I am not optimistic, unfortunately.  Discussing the impacts of poverty and community violence on children would mean taking a good hard look at American society as a whole, how segregated we remain as a society (and how it is getting worse since 1980), how poorly we do as a country at helping families in poverty and how we largely ignore problems that are clustered in communities that are predominantly of color. I find it hard to believe that we are ready for a conversation today.  It would require more willingness for painful introspection and confrontation of racism that many prefer to believe does not exist.

Optimism is further undercut by the fact that the impacts of poverty on all sorts of outcomes for young people is not precisely news, although the PTSD estimates for community violence should cause more people to take notice.  “Effects of Poverty on Children” was published in 1997 and found vast differences in physical, cognitive, school achievement, and emotional and behavioral outcomes for children living in poverty, and it described the ways in which poverty influences these outcomes.  They recommended community health, parental education, in home interventions, and renewed efforts to eliminate deep, sustained poverty.  Not one of these recommendations found their way into the Bush era No Child Left Behind education reform bill nor into its Obama administration successor, Race to the Top.  Arizona State University Regents’ Professor Emeritus David Berliner delivered the Presidential Invited Speech at the 2005 meeting of the American Educational Research Association, and he titled in “Our Impoverished View of Education Reform.”  Among his conclusions:

All I am saying in this essay is that I am tired of acting like the schools, all alone, can do what is needed to help more people achieve higher levels of academic performance in our society. As Jean Anyon (1997, p. 168) put it “Attempting to fix inner city schools without fixing the city in which they are embedded is like trying to clean the air on one side of a screen door.”

> [List of tasks]:
a - Answer these questions using the excerpt on poverty and education reform:
(i) In what year was "Effects of Poverty on Children" published?
(ii) At the 2005 meeting of which organization did David Berliner give the Presidential Invited Speech?
(iii) According to the quote from Jean Anyon, what is trying to fix inner city schools without fixing the city like?
b - Go on with the essay on poverty and education reform, starting right after its final sentence.

> [Source information]:
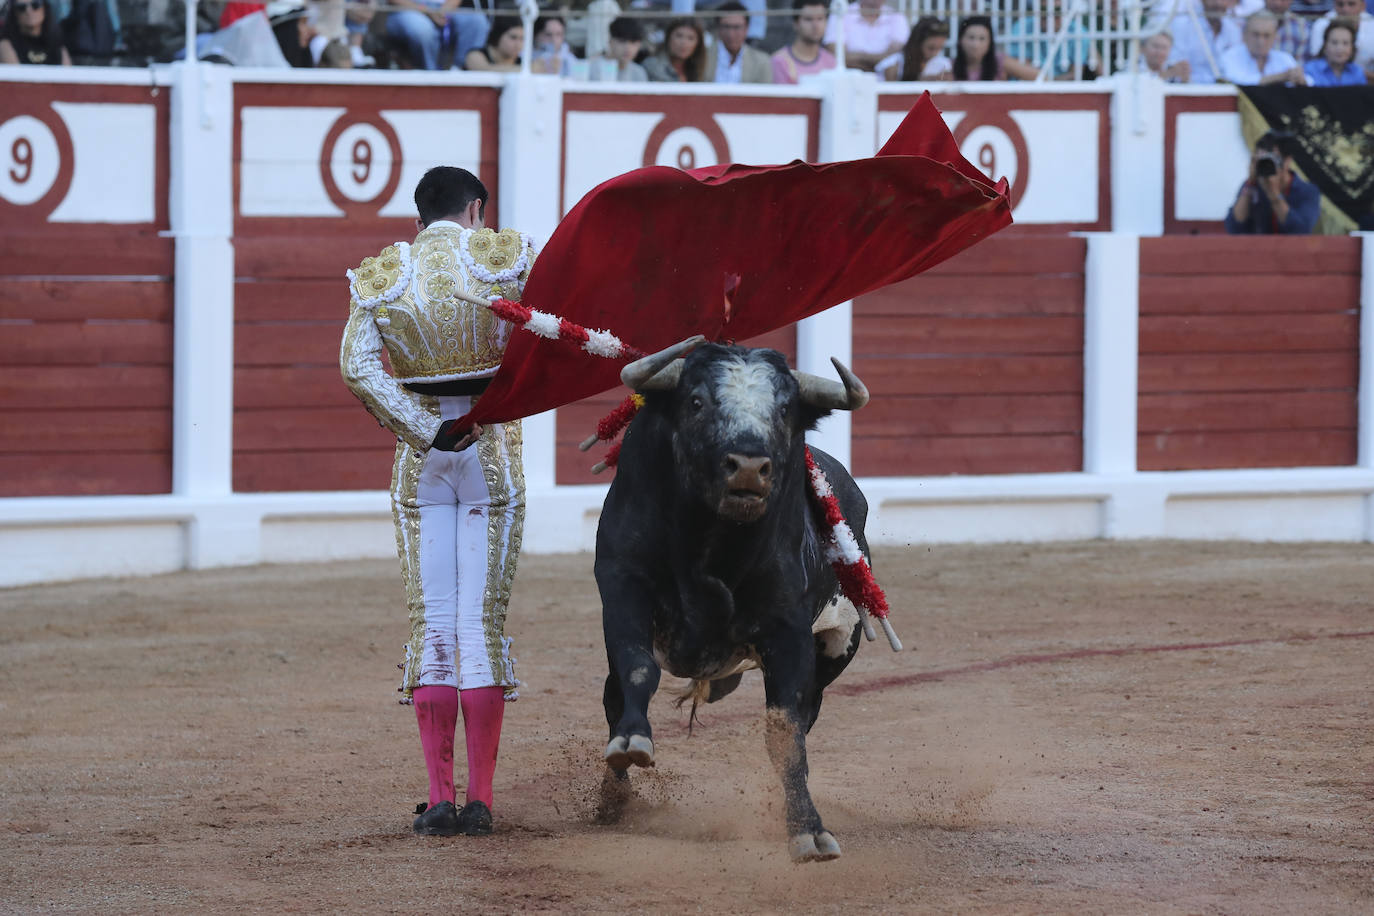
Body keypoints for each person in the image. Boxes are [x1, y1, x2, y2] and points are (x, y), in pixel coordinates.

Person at [340, 166, 536, 838]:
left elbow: (358, 367)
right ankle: (479, 801)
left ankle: (440, 798)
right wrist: (494, 407)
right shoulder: (504, 259)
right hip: (490, 454)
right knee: (479, 624)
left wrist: (428, 430)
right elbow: (542, 343)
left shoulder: (381, 275)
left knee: (435, 623)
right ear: (475, 209)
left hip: (422, 461)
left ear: (418, 217)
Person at [1224, 130, 1320, 235]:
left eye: (1272, 160)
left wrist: (1274, 194)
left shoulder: (1308, 191)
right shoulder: (1252, 186)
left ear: (1287, 161)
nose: (1266, 165)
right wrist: (1250, 183)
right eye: (1261, 160)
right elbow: (1233, 227)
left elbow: (1301, 230)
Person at [386, 0, 490, 71]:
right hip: (408, 8)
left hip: (444, 8)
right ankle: (430, 74)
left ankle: (457, 71)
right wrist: (427, 11)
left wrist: (445, 9)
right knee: (421, 29)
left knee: (477, 20)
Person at [1166, 0, 1243, 83]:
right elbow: (1175, 66)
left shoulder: (1233, 30)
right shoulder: (1182, 24)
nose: (1218, 3)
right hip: (1189, 89)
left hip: (1226, 91)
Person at [1220, 10, 1305, 83]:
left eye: (1266, 36)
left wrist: (1300, 80)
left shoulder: (1284, 59)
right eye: (1256, 35)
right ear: (1244, 34)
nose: (1261, 41)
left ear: (1275, 37)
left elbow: (1308, 82)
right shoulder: (1230, 57)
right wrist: (1280, 77)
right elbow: (1238, 83)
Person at [822, 0, 908, 72]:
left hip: (888, 86)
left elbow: (898, 52)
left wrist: (858, 59)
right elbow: (837, 55)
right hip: (850, 83)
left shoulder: (897, 17)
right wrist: (879, 62)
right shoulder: (840, 14)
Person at [951, 16, 1038, 81]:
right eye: (971, 37)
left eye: (982, 38)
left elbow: (1040, 77)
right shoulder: (949, 67)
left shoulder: (1001, 62)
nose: (976, 44)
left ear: (990, 42)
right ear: (960, 40)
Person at [705, 1, 772, 83]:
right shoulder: (703, 57)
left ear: (747, 28)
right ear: (718, 28)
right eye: (726, 27)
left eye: (736, 27)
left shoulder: (761, 62)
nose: (731, 34)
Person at [772, 0, 836, 83]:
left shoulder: (831, 62)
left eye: (820, 19)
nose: (815, 26)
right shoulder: (780, 61)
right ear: (796, 23)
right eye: (808, 19)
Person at [1309, 0, 1374, 78]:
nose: (1345, 9)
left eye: (1351, 4)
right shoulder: (1321, 24)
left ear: (1363, 6)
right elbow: (1317, 60)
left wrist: (1358, 75)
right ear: (1334, 5)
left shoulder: (1372, 25)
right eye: (1340, 4)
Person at [880, 16, 951, 81]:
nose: (935, 53)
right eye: (931, 48)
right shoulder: (894, 64)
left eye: (940, 48)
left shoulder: (943, 64)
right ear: (917, 43)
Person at [0, 0, 71, 65]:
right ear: (14, 13)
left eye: (35, 5)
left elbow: (68, 75)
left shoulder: (57, 43)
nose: (29, 11)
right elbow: (15, 77)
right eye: (21, 7)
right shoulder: (6, 44)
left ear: (44, 8)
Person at [1304, 17, 1366, 83]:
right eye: (1334, 42)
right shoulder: (1310, 70)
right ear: (1325, 45)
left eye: (1345, 43)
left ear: (1352, 47)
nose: (1340, 48)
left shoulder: (1357, 73)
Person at [644, 17, 707, 81]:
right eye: (679, 36)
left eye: (690, 38)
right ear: (668, 37)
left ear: (698, 44)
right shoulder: (652, 65)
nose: (684, 42)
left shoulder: (698, 71)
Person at [590, 15, 648, 81]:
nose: (628, 48)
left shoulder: (638, 73)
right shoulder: (592, 69)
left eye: (633, 42)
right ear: (610, 41)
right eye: (622, 41)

> [Exercise responses]:
a -
(i) 1997
(ii) The American Educational Research Association
(iii) Trying to clean the air on one side of a screen door

b -
To clean the air on both sides of the screen door we need to begin thinking about building a two-way system of accountability for contemporary America. The obligation that we educators have accepted to be accountable to our communities must become reciprocal. Our communities must also be accountable to those of us who work in the schools, and they can do this by creating social conditions for our nation that allow us to do our jobs well. Accountability is a two way process, it requires a principal and an agent. For too long schools have thought of themselves only as agents who must meet the demands of the principal, often the local community, state, or federal government. It is time for principals (and other school leaders) to become principals. That is, school people need to see communities as agents as well as principals and hold communities to standards that insure all our children are accorded the opportunities necessary for growing well.

It does take a whole village to raise a child, and we actually know a little bit about how to do that. What we seem not to know how to do in modern America is to raise the village, to promote communal values that insure that all our children will prosper. We need to face the fact that our whole society needs to be held as accountable for providing healthy children ready to learn, as our schools are for delivering quality instruction. One-way accountability, where we are always blaming the schools for the faults that we find, is neither just, nor likely to solve the problems we want to address.

But since that address in 2005, “one-way accountability” has not only dominated policy, it has actually spawned an entire industrial scaled investment in testing and data, entrenching it even deeper.  Even though it has very little to do with the issues that plague impoverished communities in our country and the schools that try to serve them.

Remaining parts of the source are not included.